In case we're not getting how fragile things are starting to get in Iraq, let me pull this from last night's entry:

Iraq?  As we focus on the assault on Gaza, we mention Iraq, we do not focus on it.  Cilia e-mailed asking if there was anything I felt we missed re: Iraq?

Yeah, Speaker of the House Mohammed al-Halbousi was removed from his post.  By the country's Supreme Court.  He was removed from office over an accusation that he forged the signature of MP Laith al-Dulaimi.  The court removed al-Dulaimi from office as well.
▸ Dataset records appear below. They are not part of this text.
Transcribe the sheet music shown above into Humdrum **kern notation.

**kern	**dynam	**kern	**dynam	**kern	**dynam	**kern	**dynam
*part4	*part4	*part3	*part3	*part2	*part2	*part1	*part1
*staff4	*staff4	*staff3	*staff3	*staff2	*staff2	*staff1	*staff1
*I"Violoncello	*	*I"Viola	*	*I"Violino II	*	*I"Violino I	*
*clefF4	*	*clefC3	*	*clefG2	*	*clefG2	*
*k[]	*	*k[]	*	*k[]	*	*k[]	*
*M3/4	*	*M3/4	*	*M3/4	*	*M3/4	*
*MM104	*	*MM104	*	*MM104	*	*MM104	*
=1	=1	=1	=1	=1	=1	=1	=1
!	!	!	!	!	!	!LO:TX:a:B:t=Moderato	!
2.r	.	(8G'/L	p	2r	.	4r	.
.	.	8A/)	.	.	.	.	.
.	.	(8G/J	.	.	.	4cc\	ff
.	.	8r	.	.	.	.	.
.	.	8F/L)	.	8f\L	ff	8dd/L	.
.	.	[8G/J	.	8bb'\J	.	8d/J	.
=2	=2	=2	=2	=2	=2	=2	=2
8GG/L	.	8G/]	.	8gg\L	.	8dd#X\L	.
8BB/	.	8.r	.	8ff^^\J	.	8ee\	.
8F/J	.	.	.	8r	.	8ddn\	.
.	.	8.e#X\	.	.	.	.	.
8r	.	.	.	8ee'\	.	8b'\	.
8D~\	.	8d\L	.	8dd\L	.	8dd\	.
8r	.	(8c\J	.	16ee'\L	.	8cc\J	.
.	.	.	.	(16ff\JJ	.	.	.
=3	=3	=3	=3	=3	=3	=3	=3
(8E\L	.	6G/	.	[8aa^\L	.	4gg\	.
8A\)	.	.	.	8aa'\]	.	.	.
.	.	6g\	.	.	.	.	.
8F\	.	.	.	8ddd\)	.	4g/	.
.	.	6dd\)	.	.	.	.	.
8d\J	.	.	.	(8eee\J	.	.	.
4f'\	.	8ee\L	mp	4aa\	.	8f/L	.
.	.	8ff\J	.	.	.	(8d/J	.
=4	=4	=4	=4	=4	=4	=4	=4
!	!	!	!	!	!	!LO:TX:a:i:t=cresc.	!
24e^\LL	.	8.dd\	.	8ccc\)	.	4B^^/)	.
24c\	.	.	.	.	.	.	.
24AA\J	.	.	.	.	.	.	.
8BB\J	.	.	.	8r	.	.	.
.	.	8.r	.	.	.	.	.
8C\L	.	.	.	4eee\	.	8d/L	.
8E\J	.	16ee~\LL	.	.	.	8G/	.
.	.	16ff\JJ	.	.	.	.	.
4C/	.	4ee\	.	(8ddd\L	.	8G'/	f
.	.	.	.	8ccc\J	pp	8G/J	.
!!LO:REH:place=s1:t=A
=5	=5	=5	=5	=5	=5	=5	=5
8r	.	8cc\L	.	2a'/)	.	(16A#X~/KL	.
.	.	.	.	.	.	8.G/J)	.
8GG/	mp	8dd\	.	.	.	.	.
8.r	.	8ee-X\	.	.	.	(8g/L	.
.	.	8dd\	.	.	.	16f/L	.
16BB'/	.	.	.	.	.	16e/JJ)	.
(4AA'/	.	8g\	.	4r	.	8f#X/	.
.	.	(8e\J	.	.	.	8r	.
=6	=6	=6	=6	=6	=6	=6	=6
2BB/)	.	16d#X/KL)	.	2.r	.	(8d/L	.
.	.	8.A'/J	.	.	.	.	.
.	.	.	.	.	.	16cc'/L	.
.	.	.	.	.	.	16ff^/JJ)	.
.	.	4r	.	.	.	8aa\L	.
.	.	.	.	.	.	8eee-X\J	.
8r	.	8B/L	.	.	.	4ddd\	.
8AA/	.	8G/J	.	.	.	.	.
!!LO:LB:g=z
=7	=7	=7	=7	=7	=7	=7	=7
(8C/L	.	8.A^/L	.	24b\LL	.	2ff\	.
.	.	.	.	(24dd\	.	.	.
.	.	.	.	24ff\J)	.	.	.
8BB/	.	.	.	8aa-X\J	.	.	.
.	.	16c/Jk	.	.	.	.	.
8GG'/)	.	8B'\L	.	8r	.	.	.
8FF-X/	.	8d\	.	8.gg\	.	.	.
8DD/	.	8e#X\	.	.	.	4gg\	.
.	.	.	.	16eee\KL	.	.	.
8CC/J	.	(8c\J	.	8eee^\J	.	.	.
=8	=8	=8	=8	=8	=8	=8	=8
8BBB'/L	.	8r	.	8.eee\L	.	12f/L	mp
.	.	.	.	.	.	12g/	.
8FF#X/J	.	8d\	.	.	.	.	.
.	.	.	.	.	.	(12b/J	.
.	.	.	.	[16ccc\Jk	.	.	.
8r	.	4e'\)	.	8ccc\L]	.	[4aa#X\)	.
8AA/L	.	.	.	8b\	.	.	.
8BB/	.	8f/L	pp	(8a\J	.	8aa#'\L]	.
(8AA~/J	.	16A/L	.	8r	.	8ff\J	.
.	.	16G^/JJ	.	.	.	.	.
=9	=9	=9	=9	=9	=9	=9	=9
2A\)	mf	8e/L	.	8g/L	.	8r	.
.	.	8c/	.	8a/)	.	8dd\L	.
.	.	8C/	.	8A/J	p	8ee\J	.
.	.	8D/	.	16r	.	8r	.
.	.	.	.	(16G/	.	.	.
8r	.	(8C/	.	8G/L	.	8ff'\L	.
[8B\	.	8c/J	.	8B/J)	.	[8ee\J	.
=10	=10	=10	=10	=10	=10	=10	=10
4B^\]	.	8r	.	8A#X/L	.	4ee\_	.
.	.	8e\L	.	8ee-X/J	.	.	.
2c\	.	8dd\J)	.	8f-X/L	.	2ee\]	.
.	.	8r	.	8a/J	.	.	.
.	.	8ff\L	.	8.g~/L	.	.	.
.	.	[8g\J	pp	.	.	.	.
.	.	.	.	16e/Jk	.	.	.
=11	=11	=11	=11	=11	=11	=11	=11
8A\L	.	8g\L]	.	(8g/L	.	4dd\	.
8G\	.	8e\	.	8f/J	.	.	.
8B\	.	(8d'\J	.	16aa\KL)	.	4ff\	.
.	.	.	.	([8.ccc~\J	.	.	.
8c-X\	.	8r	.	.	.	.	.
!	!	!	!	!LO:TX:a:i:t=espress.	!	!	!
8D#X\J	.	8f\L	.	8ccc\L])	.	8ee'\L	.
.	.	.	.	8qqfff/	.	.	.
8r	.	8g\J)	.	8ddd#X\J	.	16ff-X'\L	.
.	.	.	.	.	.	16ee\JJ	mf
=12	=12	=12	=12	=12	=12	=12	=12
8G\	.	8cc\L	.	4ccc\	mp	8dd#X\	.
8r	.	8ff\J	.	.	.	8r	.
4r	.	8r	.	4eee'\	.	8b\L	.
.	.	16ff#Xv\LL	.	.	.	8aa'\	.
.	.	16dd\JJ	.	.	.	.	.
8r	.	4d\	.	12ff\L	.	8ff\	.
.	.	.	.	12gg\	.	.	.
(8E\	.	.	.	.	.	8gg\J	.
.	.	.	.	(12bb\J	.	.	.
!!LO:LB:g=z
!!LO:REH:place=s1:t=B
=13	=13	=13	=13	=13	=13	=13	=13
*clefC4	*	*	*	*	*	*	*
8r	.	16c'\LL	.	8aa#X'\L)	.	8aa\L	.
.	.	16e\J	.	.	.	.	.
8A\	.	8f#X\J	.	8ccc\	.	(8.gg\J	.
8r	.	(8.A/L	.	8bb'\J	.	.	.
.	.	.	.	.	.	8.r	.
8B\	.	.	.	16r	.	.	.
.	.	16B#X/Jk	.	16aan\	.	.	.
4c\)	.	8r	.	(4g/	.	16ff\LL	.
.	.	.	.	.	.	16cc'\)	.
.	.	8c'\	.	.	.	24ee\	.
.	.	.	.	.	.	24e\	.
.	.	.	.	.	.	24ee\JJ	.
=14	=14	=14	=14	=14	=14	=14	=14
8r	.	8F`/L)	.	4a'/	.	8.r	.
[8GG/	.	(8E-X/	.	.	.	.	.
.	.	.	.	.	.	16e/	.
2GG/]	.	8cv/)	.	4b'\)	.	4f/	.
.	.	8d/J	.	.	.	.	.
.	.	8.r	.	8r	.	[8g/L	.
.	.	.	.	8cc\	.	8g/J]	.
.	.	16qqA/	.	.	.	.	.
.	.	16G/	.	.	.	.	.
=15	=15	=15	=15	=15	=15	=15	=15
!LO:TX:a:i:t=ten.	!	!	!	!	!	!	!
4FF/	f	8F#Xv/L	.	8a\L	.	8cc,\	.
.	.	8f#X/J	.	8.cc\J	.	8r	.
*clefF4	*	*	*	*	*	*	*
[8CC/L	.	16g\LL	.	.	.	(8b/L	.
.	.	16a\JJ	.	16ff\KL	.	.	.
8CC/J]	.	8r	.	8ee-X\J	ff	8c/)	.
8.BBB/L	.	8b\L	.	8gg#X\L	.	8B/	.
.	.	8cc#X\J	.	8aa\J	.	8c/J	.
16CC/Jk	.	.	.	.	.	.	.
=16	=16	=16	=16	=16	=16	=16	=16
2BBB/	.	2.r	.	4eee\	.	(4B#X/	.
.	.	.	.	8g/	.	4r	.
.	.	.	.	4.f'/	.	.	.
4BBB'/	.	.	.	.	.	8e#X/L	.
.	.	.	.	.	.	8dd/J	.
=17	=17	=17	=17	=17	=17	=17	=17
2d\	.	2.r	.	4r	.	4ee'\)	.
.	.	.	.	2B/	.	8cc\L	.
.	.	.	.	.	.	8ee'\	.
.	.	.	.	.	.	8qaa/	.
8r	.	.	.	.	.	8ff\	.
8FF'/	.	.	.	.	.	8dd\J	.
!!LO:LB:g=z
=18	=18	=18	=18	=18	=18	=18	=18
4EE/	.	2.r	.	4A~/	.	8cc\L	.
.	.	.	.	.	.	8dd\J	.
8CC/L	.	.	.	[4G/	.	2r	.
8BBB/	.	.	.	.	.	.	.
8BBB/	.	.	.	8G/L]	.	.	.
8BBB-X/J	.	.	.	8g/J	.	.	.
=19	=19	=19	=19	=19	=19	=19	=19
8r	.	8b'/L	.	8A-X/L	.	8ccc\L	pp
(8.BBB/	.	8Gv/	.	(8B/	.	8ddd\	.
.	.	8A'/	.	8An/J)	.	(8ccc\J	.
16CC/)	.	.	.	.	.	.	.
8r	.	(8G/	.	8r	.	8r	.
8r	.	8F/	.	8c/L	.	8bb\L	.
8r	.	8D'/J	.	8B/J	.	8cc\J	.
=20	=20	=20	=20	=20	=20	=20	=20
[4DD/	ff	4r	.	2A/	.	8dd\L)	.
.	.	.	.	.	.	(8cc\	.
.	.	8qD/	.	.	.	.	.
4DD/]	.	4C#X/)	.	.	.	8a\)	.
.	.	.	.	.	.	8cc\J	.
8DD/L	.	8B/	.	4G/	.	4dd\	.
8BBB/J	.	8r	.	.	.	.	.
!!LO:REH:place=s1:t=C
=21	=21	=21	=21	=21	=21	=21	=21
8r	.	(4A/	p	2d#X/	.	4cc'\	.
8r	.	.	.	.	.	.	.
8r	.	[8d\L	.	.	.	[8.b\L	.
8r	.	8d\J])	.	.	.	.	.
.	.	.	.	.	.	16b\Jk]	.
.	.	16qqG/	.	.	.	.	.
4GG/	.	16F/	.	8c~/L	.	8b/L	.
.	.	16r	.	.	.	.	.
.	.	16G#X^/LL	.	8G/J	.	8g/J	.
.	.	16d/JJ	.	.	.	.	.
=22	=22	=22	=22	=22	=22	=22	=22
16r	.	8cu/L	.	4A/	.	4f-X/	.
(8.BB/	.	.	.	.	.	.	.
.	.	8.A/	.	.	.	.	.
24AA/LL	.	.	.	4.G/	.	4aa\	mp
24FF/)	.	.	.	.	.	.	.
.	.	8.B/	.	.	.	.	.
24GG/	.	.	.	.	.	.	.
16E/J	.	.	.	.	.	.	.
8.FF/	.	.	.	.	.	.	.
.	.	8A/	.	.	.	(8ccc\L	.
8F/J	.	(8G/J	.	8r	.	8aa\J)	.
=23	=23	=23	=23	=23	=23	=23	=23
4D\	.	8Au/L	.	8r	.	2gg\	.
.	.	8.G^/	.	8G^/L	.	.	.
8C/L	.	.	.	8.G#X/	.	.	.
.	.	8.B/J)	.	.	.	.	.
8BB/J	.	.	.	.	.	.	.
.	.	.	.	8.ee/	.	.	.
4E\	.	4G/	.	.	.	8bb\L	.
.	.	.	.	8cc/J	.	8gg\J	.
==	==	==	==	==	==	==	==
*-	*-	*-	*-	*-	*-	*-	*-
The story we didn't have time for.  I read over the Iraqi Constitution and there's nothing in there that gives the Federal Court the power to remove any MP from office.  The Council of Representatives has the power to remove one of its members.  But the Court has no say in that at all.  They can't even arrest for a felony (in Iraq, forgery is a felony) without the permission of the Council of Representatives.

They've created a power for themselves that does not exist.

By removing both the accuser and the accused (al-Dulaimi and al-Halbousi), they've also made clear that they didn't determine guilt in the matter.  Now they would have had to have had permission to do that from the Council.  That's in the Constitution.  So removing both the accuser and the accused?  That makes no sense.  One was telling the truth, one wasn't.  I have no idea which.

But the Supreme Court has no power to remove a member from the Council -- Speaker or otherwise.  This should could cause an outcry in Iraq for that reason.  It should also alarm legal observers around the world. 

The Supreme Court in Iraq now believes it can remove any member of Parliament.  And no one got convicted, by the way.  Grasp that as well.  So anytime the Court doesn't like a member of Parliament or that members politics, it's now claiming it can remove the member.  That is not how the government and its checks and balances are structured in the country's Constitution.